§ **Job a**: In the patch discussion, repeat the passage between "Re: [PATCH v3" and "like so then...", inclusive, substituting "J. Slaby" for every "Jiri Slaby".

Re: [PATCH v3 7/7] locking/rtmutex: Acquire the hb lock via trylock after wait-proxylock.
From: Jiri Slaby
Date: Mon Jan 15 2024 - 07:54:45 EST
On 15. 01. 24, 12:52, Jiri Slaby wrote:
On 15. 01. 24, 12:40, Jiri Slaby wrote:
On 15. 09. 23, 17:19, Peter Zijlstra wrote:
On Fri, Sep 15, 2023 at 02:58:35PM +0200, Thomas Gleixner wrote:
I spent quite some time to convince myself that this is correct. I was
not able to poke a hole into it. So that really should be safe to
do. Famous last words ...
IKR :-/
Something like so then...

§ **Job b**: Convert the text of the rows below into a numbered list with one line per item, skipping blank lines and leaving out the pictures.

Collected data:
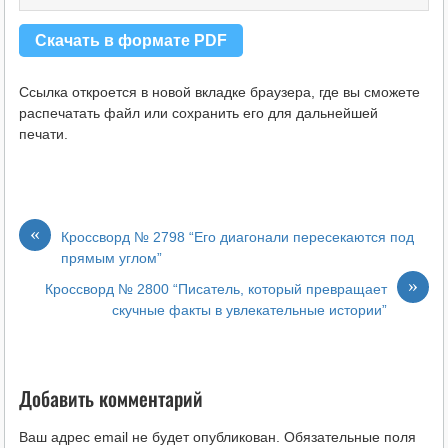
Скачать в формате PDF
Ссылка откроется в новой вкладке браузера, где вы сможете
распечатать файл или сохранить его для дальнейшей
печати.
«
Кроссворд № 2798 “Его диагонали пересекаются под
прямым углом”
»
Кроссворд № 2800 “Писатель, который превращает
скучные факты в увлекательные истории”
Добавить комментарий
Ваш адрес email не будет опубликован.
Обязательные поля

§ **Exercise result a**:
Re: [PATCH v3 7/7] locking/rtmutex: Acquire the hb lock via trylock after wait-proxylock.
From: J. Slaby
Date: Mon Jan 15 2024 - 07:54:45 EST
On 15. 01. 24, 12:52, J. Slaby wrote:
On 15. 01. 24, 12:40, J. Slaby wrote:
On 15. 09. 23, 17:19, Peter Zijlstra wrote:
On Fri, Sep 15, 2023 at 02:58:35PM +0200, Thomas Gleixner wrote:
I spent quite some time to convince myself that this is correct. I was
not able to poke a hole into it. So that really should be safe to
do. Famous last words ...
IKR :-/
Something like so then...

§ **Exercise result b**:
1. Скачать в формате PDF
2. Ссылка откроется в новой вкладке браузера, где вы сможете
3. распечатать файл или сохранить его для дальнейшей
4. печати.
5. «
6. Кроссворд № 2798 “Его диагонали пересекаются под
7. прямым углом”
8. »
9. Кроссворд № 2800 “Писатель, который превращает
10. скучные факты в увлекательные истории”
11. Добавить комментарий
12. Ваш адрес email не будет опубликован.
13. Обязательные поля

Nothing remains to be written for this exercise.